DATASET CONTENT: Begin
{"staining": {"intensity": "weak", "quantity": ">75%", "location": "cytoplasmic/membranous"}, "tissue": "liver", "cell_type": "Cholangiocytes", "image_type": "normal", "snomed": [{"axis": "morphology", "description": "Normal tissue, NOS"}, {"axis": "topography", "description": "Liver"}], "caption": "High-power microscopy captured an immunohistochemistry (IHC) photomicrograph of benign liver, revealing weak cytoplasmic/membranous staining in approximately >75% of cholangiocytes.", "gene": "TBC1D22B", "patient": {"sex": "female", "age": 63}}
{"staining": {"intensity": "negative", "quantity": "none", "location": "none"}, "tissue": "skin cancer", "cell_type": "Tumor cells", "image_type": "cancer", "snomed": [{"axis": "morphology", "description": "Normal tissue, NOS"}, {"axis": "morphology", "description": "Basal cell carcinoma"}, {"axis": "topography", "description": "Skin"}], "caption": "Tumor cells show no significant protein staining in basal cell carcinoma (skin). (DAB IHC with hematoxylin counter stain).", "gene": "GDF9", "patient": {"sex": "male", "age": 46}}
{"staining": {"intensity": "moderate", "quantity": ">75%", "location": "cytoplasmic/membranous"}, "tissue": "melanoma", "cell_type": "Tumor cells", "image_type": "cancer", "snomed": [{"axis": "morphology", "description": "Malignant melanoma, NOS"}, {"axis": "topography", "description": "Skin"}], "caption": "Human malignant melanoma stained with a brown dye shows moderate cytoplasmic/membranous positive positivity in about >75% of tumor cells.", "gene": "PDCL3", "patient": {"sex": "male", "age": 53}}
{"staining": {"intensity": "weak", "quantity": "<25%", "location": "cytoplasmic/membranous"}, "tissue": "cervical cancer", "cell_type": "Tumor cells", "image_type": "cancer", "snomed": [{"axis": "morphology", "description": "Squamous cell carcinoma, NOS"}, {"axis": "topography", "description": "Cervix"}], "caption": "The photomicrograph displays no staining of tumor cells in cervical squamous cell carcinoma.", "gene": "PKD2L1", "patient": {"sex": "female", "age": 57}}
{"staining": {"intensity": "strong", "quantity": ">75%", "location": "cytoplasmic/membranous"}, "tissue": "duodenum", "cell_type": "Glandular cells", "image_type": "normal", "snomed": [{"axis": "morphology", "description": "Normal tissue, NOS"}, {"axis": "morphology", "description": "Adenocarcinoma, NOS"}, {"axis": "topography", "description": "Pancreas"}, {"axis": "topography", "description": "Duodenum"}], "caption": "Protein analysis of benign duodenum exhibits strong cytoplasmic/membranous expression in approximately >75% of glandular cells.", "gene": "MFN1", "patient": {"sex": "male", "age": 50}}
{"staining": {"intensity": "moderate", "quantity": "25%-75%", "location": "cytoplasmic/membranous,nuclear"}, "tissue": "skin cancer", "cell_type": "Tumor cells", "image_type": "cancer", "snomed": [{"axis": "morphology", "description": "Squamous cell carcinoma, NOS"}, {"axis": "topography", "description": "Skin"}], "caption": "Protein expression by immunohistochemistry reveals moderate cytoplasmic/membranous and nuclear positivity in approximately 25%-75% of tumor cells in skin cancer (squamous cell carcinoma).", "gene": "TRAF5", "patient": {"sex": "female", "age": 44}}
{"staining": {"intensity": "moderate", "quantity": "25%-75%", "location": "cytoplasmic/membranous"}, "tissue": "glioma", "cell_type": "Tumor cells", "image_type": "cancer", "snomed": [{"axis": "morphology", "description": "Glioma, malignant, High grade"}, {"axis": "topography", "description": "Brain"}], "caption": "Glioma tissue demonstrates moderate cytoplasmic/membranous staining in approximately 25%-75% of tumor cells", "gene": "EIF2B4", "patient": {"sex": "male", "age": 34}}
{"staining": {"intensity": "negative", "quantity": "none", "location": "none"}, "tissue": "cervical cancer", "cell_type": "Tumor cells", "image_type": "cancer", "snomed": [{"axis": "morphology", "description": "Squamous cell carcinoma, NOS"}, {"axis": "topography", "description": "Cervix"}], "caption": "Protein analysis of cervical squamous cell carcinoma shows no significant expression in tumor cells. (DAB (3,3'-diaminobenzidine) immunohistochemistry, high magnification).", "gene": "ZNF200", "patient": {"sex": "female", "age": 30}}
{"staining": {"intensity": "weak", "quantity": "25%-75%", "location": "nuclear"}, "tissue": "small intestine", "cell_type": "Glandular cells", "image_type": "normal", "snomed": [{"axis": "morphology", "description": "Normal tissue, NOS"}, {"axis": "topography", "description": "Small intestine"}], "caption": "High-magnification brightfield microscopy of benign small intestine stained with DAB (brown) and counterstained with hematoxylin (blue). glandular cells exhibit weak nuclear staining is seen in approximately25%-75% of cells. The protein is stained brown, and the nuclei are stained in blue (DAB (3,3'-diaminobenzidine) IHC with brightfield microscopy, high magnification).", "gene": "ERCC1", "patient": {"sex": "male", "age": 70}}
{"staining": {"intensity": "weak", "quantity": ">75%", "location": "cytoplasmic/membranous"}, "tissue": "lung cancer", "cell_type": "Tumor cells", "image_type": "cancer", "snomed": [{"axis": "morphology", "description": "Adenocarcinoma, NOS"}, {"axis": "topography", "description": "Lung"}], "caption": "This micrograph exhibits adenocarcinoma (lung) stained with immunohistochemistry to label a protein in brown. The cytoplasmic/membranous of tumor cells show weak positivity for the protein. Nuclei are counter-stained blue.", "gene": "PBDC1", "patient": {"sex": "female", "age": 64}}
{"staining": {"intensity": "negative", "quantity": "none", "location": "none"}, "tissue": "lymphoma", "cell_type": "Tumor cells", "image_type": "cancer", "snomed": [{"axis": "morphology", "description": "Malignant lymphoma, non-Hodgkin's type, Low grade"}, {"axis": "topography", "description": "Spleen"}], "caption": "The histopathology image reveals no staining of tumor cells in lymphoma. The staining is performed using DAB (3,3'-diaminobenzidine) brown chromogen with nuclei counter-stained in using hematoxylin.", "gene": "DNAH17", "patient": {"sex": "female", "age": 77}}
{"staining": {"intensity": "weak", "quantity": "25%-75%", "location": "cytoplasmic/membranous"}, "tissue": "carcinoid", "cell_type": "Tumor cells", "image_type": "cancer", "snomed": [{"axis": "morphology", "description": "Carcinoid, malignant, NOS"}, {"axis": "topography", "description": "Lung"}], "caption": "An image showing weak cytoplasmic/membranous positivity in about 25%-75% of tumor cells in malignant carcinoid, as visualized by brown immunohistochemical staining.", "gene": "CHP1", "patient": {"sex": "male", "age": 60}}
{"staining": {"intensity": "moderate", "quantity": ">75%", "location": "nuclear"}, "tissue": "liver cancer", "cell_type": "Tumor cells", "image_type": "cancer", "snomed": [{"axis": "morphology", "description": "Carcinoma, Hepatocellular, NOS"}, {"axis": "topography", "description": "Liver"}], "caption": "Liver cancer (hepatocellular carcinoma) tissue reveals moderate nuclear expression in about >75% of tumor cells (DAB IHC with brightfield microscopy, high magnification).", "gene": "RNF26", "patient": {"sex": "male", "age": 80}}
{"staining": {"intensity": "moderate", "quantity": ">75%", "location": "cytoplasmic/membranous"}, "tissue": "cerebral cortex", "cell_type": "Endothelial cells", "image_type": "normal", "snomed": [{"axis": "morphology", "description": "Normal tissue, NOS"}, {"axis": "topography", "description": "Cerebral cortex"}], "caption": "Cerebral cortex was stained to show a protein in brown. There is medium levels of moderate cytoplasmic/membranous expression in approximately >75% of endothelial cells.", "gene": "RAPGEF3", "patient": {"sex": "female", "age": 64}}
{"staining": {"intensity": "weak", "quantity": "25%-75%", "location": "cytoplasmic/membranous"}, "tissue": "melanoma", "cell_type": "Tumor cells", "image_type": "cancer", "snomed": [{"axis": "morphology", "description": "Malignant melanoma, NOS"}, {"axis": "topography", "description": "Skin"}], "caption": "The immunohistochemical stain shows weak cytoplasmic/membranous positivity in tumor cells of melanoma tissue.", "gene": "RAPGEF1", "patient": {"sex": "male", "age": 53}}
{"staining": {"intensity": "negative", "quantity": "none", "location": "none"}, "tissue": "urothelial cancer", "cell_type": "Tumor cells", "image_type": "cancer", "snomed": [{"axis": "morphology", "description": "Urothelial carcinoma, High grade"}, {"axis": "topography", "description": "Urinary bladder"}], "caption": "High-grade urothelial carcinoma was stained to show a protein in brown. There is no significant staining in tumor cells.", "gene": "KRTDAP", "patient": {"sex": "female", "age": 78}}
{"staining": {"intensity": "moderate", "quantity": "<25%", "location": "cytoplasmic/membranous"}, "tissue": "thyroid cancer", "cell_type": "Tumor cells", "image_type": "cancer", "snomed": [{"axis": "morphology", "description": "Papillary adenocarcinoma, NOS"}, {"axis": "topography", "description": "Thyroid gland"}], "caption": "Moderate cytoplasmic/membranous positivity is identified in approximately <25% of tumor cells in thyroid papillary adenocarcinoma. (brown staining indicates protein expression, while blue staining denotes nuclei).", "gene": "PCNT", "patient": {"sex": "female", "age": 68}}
DATASET CONTENT: End
PROMPT =
Retype every line up to and including the one that contains "photomicrograph displays no", beginning at the first line of the records, with no edits.

SOLVED PROBLEM =
{"staining": {"intensity": "weak", "quantity": ">75%", "location": "cytoplasmic/membranous"}, "tissue": "liver", "cell_type": "Cholangiocytes", "image_type": "normal", "snomed": [{"axis": "morphology", "description": "Normal tissue, NOS"}, {"axis": "topography", "description": "Liver"}], "caption": "High-power microscopy captured an immunohistochemistry (IHC) photomicrograph of benign liver, revealing weak cytoplasmic/membranous staining in approximately >75% of cholangiocytes.", "gene": "TBC1D22B", "patient": {"sex": "female", "age": 63}}
{"staining": {"intensity": "negative", "quantity": "none", "location": "none"}, "tissue": "skin cancer", "cell_type": "Tumor cells", "image_type": "cancer", "snomed": [{"axis": "morphology", "description": "Normal tissue, NOS"}, {"axis": "morphology", "description": "Basal cell carcinoma"}, {"axis": "topography", "description": "Skin"}], "caption": "Tumor cells show no significant protein staining in basal cell carcinoma (skin). (DAB IHC with hematoxylin counter stain).", "gene": "GDF9", "patient": {"sex": "male", "age": 46}}
{"staining": {"intensity": "moderate", "quantity": ">75%", "location": "cytoplasmic/membranous"}, "tissue": "melanoma", "cell_type": "Tumor cells", "image_type": "cancer", "snomed": [{"axis": "morphology", "description": "Malignant melanoma, NOS"}, {"axis": "topography", "description": "Skin"}], "caption": "Human malignant melanoma stained with a brown dye shows moderate cytoplasmic/membranous positive positivity in about >75% of tumor cells.", "gene": "PDCL3", "patient": {"sex": "male", "age": 53}}
{"staining": {"intensity": "weak", "quantity": "<25%", "location": "cytoplasmic/membranous"}, "tissue": "cervical cancer", "cell_type": "Tumor cells", "image_type": "cancer", "snomed": [{"axis": "morphology", "description": "Squamous cell carcinoma, NOS"}, {"axis": "topography", "description": "Cervix"}], "caption": "The photomicrograph displays no staining of tumor cells in cervical squamous cell carcinoma.", "gene": "PKD2L1", "patient": {"sex": "female", "age": 57}}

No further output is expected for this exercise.